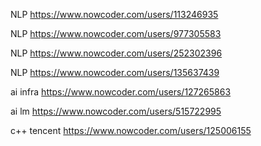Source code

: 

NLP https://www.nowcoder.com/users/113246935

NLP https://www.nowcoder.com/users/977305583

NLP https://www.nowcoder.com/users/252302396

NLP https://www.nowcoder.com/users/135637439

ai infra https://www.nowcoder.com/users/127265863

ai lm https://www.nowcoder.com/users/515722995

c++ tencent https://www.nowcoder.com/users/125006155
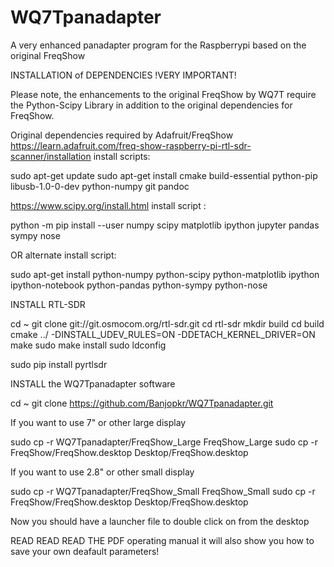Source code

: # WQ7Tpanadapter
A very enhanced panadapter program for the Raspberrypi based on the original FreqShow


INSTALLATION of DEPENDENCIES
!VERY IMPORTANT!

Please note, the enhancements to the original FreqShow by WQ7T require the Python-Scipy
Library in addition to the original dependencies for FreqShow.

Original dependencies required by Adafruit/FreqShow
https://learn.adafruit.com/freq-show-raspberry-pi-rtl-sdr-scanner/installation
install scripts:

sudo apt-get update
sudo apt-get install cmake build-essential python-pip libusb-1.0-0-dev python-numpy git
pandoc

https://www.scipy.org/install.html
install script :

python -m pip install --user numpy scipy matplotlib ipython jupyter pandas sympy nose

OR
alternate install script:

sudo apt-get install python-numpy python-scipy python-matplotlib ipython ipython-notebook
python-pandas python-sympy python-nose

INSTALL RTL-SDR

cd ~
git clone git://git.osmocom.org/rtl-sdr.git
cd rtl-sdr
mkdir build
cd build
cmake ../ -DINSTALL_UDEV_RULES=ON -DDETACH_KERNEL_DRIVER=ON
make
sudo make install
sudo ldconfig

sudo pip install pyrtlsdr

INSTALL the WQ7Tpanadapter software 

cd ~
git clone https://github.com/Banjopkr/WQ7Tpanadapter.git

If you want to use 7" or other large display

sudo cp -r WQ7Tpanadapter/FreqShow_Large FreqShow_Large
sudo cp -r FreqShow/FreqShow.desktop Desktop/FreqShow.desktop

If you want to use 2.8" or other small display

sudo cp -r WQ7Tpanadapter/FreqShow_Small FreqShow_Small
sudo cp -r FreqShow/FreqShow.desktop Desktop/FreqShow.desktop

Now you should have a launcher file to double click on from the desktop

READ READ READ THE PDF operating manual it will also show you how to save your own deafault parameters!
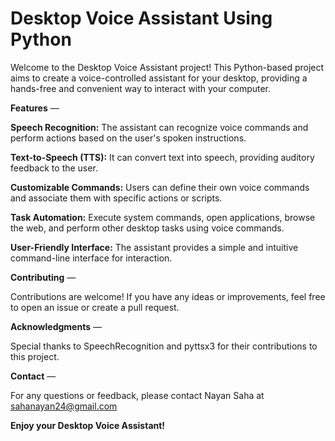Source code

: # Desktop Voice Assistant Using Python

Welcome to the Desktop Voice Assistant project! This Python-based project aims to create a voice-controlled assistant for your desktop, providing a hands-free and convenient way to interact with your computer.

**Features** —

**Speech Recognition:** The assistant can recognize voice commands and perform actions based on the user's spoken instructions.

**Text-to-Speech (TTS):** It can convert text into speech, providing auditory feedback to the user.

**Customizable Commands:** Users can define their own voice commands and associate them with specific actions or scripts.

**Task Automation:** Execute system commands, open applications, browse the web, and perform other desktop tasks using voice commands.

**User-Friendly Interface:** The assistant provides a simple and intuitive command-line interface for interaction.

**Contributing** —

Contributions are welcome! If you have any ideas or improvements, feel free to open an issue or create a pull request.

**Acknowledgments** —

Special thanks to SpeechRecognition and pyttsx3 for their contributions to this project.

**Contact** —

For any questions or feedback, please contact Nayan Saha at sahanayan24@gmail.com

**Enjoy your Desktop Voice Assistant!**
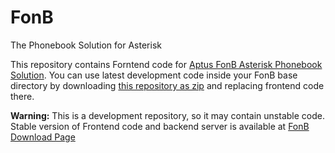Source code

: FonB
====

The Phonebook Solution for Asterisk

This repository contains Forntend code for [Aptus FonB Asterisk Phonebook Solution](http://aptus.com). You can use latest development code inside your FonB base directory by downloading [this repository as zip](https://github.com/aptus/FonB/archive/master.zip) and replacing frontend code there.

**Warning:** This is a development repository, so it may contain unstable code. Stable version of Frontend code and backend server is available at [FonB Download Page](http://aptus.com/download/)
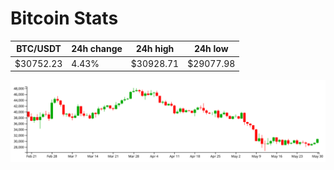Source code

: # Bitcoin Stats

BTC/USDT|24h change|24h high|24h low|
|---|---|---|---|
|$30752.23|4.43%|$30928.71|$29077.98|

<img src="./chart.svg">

# # # #

**WHAT IS BEING ASKED:**
When you repeat the records, reproduce each line exactly and drop the images.

**RESPONSE TO THIS EXERCISE:**
Source code

: 

NLP https://www.nowcoder.com/users/113246935

NLP https://www.nowcoder.com/users/977305583

NLP https://www.nowcoder.com/users/252302396

NLP https://www.nowcoder.com/users/135637439

ai infra https://www.nowcoder.com/users/127265863

ai lm https://www.nowcoder.com/users/515722995

c++ tencent https://www.nowcoder.com/users/125006155
Source code

: # WQ7Tpanadapter
A very enhanced panadapter program for the Raspberrypi based on the original FreqShow


INSTALLATION of DEPENDENCIES
!VERY IMPORTANT!

Please note, the enhancements to the original FreqShow by WQ7T require the Python-Scipy
Library in addition to the original dependencies for FreqShow.

Original dependencies required by Adafruit/FreqShow
https://learn.adafruit.com/freq-show-raspberry-pi-rtl-sdr-scanner/installation
install scripts:

sudo apt-get update
sudo apt-get install cmake build-essential python-pip libusb-1.0-0-dev python-numpy git
pandoc

https://www.scipy.org/install.html
install script :

python -m pip install --user numpy scipy matplotlib ipython jupyter pandas sympy nose

OR
alternate install script:

sudo apt-get install python-numpy python-scipy python-matplotlib ipython ipython-notebook
python-pandas python-sympy python-nose

INSTALL RTL-SDR

cd ~
git clone git://git.osmocom.org/rtl-sdr.git
cd rtl-sdr
mkdir build
cd build
cmake ../ -DINSTALL_UDEV_RULES=ON -DDETACH_KERNEL_DRIVER=ON
make
sudo make install
sudo ldconfig

sudo pip install pyrtlsdr

INSTALL the WQ7Tpanadapter software 

cd ~
git clone https://github.com/Banjopkr/WQ7Tpanadapter.git

If you want to use 7" or other large display

sudo cp -r WQ7Tpanadapter/FreqShow_Large FreqShow_Large
sudo cp -r FreqShow/FreqShow.desktop Desktop/FreqShow.desktop

If you want to use 2.8" or other small display

sudo cp -r WQ7Tpanadapter/FreqShow_Small FreqShow_Small
sudo cp -r FreqShow/FreqShow.desktop Desktop/FreqShow.desktop

Now you should have a launcher file to double click on from the desktop

READ READ READ THE PDF operating manual it will also show you how to save your own deafault parameters!
Source code

: # Desktop Voice Assistant Using Python

Welcome to the Desktop Voice Assistant project! This Python-based project aims to create a voice-controlled assistant for your desktop, providing a hands-free and convenient way to interact with your computer.

**Features** —

**Speech Recognition:** The assistant can recognize voice commands and perform actions based on the user's spoken instructions.

**Text-to-Speech (TTS):** It can convert text into speech, providing auditory feedback to the user.

**Customizable Commands:** Users can define their own voice commands and associate them with specific actions or scripts.

**Task Automation:** Execute system commands, open applications, browse the web, and perform other desktop tasks using voice commands.

**User-Friendly Interface:** The assistant provides a simple and intuitive command-line interface for interaction.

**Contributing** —

Contributions are welcome! If you have any ideas or improvements, feel free to open an issue or create a pull request.

**Acknowledgments** —

Special thanks to SpeechRecognition and pyttsx3 for their contributions to this project.

**Contact** —

For any questions or feedback, please contact Nayan Saha at sahanayan24@gmail.com

**Enjoy your Desktop Voice Assistant!**
Source code

: FonB
====

The Phonebook Solution for Asterisk

This repository contains Forntend code for [Aptus FonB Asterisk Phonebook Solution](http://aptus.com). You can use latest development code inside your FonB base directory by downloading [this repository as zip](https://github.com/aptus/FonB/archive/master.zip) and replacing frontend code there.

**Warning:** This is a development repository, so it may contain unstable code. Stable version of Frontend code and backend server is available at [FonB Download Page](http://aptus.com/download/)
Source code

: # Bitcoin Stats

BTC/USDT|24h change|24h high|24h low|
|---|---|---|---|
|$30752.23|4.43%|$30928.71|$29077.98|

<img src="./chart.svg">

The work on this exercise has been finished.